Task requirements: Restate word for word the lines below from the one that has "(479, 459) = (159, 403): none -> frying pan" through the one that has "(603, 261) = (859, 490): plush", keeping both and dropping all pictures.
>>>
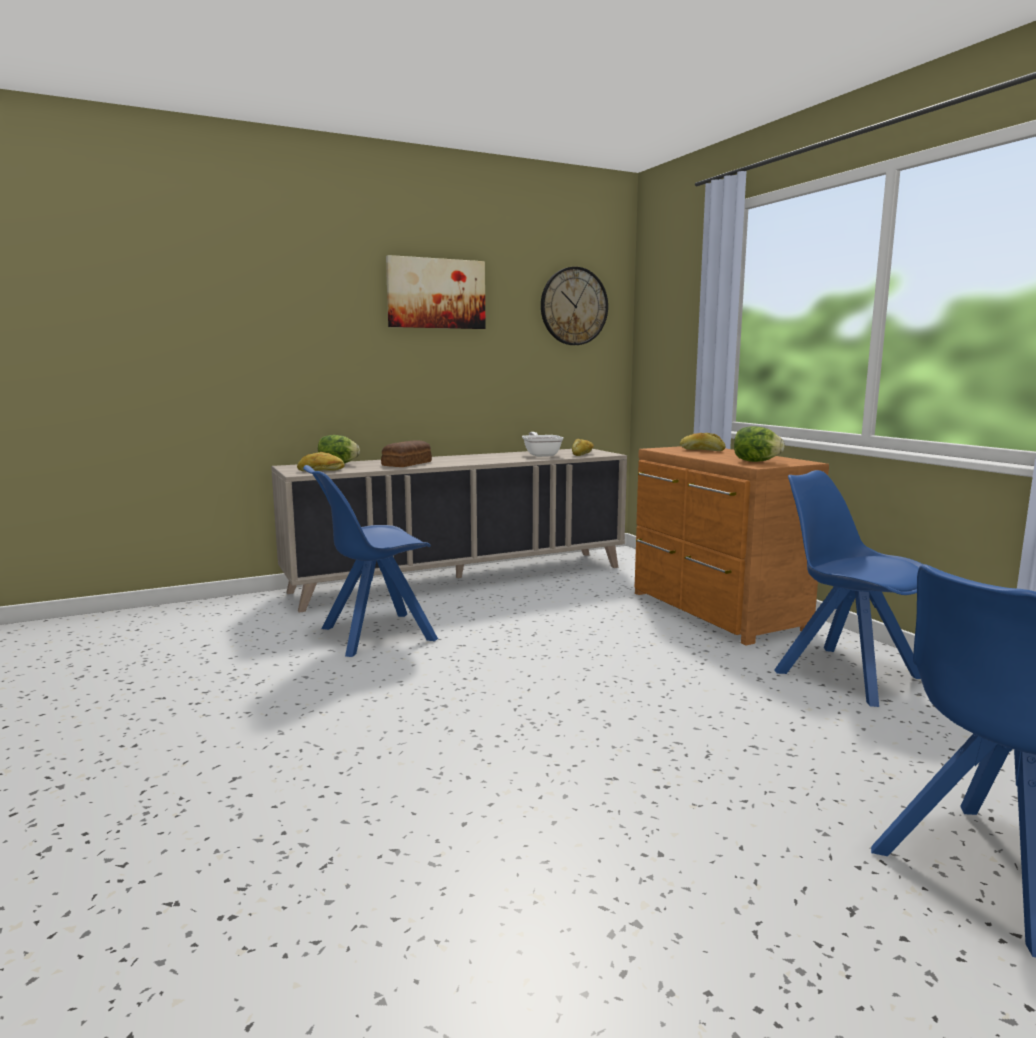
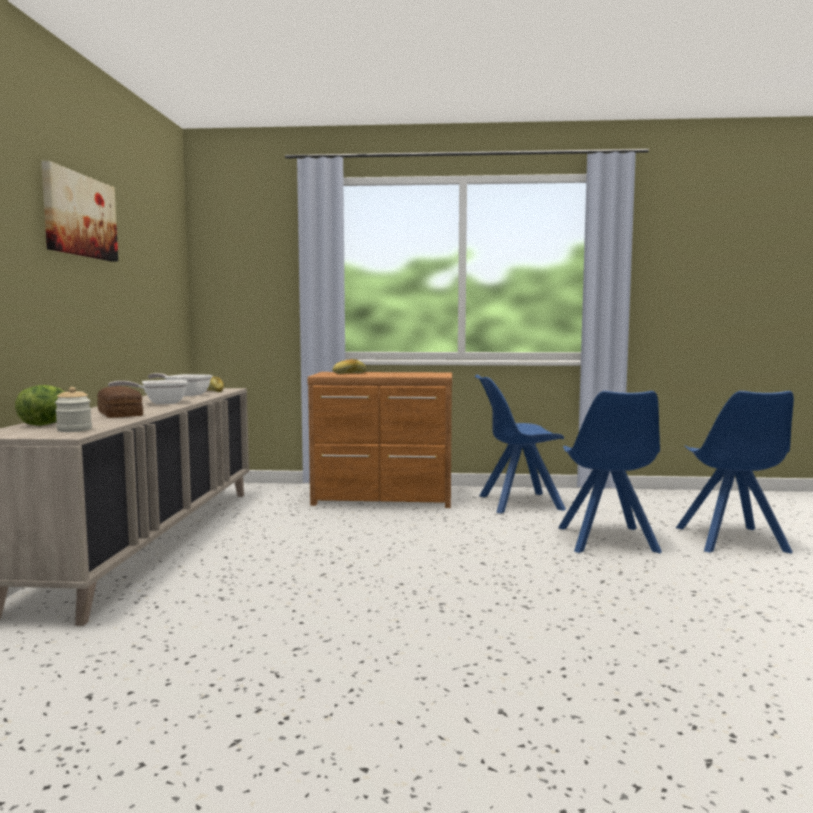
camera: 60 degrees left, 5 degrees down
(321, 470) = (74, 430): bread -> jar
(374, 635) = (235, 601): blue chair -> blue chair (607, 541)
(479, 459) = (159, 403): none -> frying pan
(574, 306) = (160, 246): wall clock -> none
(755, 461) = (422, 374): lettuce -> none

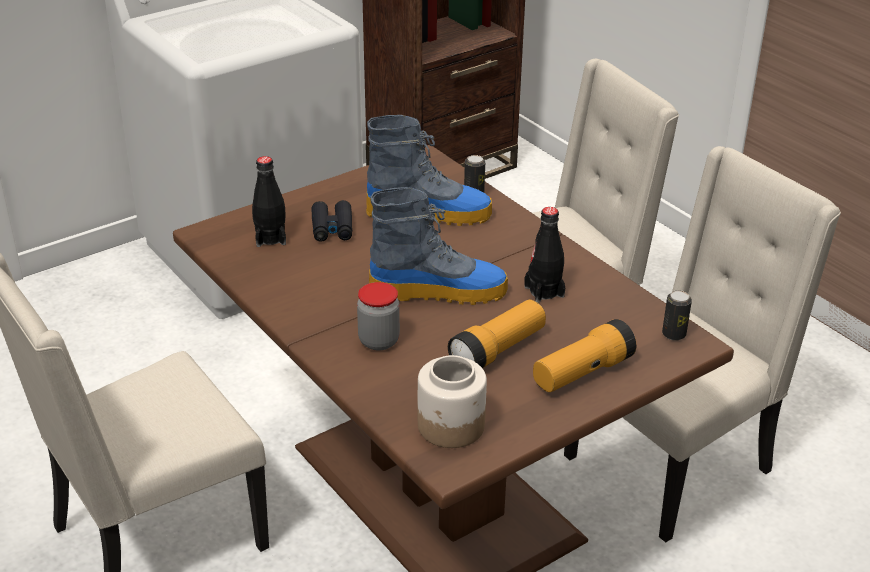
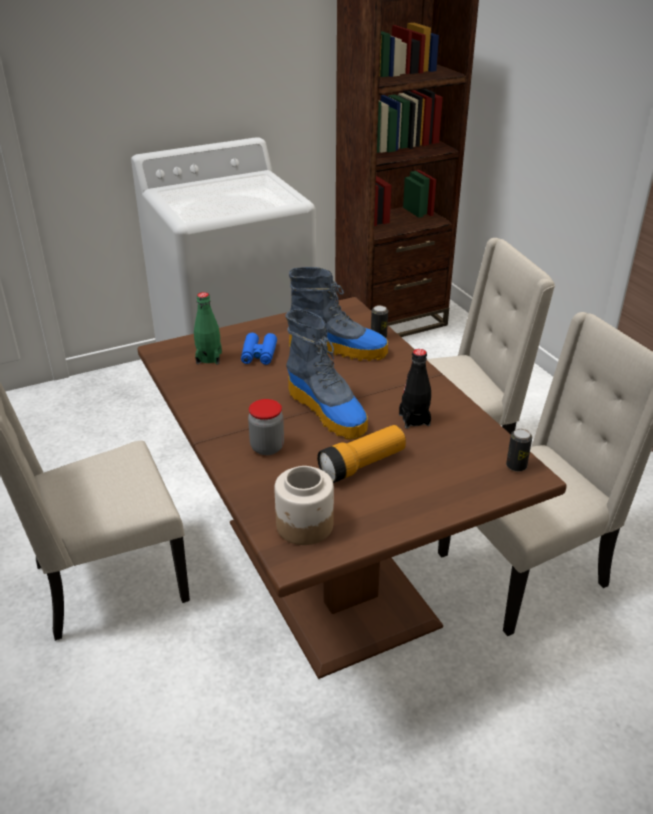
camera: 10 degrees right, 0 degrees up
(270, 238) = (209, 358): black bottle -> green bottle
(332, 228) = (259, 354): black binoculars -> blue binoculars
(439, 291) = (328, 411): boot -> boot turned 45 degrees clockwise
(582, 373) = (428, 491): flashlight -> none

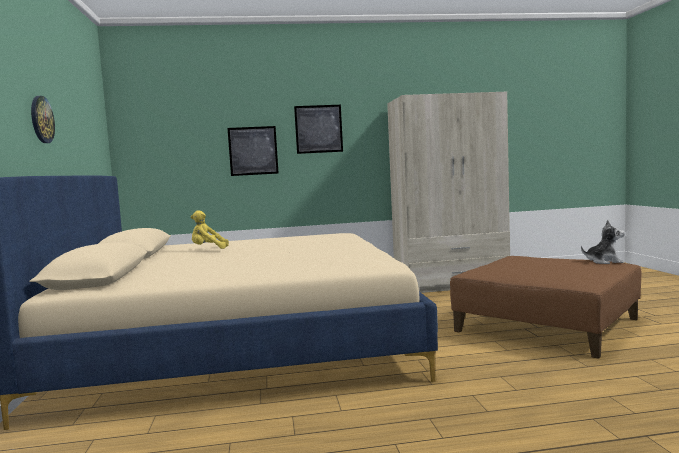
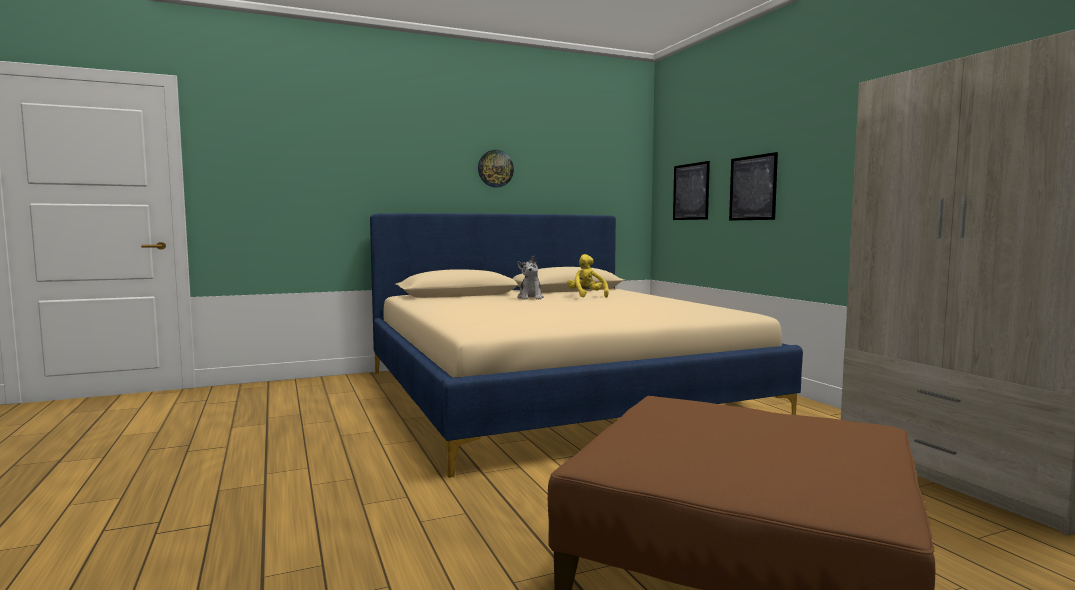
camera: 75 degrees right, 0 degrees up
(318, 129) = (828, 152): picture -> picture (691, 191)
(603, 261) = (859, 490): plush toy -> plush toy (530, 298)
<<<
>>>
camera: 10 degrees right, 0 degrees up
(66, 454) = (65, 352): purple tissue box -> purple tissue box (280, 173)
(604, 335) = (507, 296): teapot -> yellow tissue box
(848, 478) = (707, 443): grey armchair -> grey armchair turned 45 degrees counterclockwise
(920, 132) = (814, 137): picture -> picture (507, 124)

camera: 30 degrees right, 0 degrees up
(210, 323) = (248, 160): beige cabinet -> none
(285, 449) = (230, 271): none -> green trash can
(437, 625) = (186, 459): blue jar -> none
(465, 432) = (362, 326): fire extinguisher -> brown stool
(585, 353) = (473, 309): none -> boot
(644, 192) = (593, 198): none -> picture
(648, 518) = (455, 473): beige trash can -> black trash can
<<<
Result:
(479, 459) = (159, 403): none -> frying pan
(574, 306) = (160, 246): wall clock -> none
(755, 461) = (422, 374): lettuce -> none

camera: 10 degrees right, 0 degrees up
(270, 238) = (209, 358): black bottle -> green bottle
(332, 228) = (259, 354): black binoculars -> blue binoculars
(439, 291) = (328, 411): boot -> boot turned 45 degrees clockwise
(582, 373) = (428, 491): flashlight -> none

camera: 75 degrees right, 0 degrees up
(318, 129) = (828, 152): picture -> picture (691, 191)
(603, 261) = (859, 490): plush toy -> plush toy (530, 298)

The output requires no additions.